1. Freeze base and step wages;
2. Cut extended time contracts;
3. Cut all administrators by 10 days;
4. Stop paying any pick ups (employee’s required pension contribution);
5. End mileage reimbursements;
6. Stop reimbursing employees for completing additional coursework;
7. Ask the athletic and music boosters to pay bus costs for extracurricular activities; and
8. Eliminate comp time and/or overtime.
1. Work to pass a new levy;
2. Solicit groups, businesses and individuals to sponsor an athlete, musician or club member;
3. Solicit groups, businesses and individuals to sponsor a bus trip to an event;
4. Solicit groups, businesses and individuals to sponsor a team, club or music group;
5. Build on elementary student Tyler Large’s contribution with a matching funds campaign;
6. Create a non-profit Laker Foundation; and
7. Consider starting bingo.
Popo’s suggestions probably won’t cut expenses by the $1 million target.
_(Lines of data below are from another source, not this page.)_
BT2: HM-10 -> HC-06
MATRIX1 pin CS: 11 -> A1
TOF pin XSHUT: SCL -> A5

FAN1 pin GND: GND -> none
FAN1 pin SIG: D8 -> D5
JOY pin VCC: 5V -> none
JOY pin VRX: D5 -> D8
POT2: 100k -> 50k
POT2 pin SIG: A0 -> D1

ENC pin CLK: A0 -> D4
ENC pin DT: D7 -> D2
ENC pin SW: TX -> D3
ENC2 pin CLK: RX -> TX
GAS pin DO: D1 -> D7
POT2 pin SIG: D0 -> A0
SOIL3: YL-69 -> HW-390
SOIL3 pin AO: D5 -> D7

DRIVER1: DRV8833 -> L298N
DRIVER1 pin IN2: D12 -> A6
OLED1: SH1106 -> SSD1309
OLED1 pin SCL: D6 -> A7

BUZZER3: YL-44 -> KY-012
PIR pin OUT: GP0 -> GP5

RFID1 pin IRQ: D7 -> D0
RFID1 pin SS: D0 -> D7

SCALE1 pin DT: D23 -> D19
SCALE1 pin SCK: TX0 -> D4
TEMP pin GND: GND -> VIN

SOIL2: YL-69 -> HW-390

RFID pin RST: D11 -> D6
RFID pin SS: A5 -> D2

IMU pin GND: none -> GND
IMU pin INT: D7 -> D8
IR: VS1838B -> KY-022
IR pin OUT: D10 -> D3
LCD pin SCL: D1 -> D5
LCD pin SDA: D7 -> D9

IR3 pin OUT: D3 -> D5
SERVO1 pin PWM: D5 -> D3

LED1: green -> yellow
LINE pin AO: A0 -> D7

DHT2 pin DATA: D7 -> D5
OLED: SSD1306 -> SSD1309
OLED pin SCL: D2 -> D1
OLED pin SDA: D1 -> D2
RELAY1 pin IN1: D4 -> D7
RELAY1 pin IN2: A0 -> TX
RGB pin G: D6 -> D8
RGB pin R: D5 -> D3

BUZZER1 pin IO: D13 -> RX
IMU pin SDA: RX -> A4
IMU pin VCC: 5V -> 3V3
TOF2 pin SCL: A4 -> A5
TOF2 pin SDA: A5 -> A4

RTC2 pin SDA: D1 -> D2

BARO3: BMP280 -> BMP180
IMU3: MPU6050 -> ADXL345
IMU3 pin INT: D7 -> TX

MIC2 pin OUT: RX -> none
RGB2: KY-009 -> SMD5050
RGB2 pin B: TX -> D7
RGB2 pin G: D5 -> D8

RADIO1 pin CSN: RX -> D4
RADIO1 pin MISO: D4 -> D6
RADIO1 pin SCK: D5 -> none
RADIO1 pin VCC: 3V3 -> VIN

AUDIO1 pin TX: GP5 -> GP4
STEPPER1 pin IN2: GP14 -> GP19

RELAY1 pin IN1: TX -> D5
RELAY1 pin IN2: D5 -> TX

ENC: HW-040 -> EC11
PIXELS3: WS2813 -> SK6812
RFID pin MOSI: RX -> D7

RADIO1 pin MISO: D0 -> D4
Several positions may still be lost. An across-the -board salary cut will probably be needed rather than just a freeze to reach the $1 million target.
The key is the shared sacrifice. Property owners, students and their families and district employees will all take a hit. No one will get a free ride.
It’s going to be tough to avoid fiscal emergency and to pass an additional levy in May, but it can be done if everyone shares the sacrifice.
Letting the district fall into fiscal emergency is a very poor option. A Statedirected five-member board will make the cuts necessary to eliminate the deficits. The elimination of extracurricular activities and some academic programs will start an exodus of students to neighboring districts under open-enrollment or to private schools. The loss of students will push down State aid, putting even more financial pressure on district residents and property owners. The district’s financial turmoil will eventually push down property values and make it difficult to sell homes.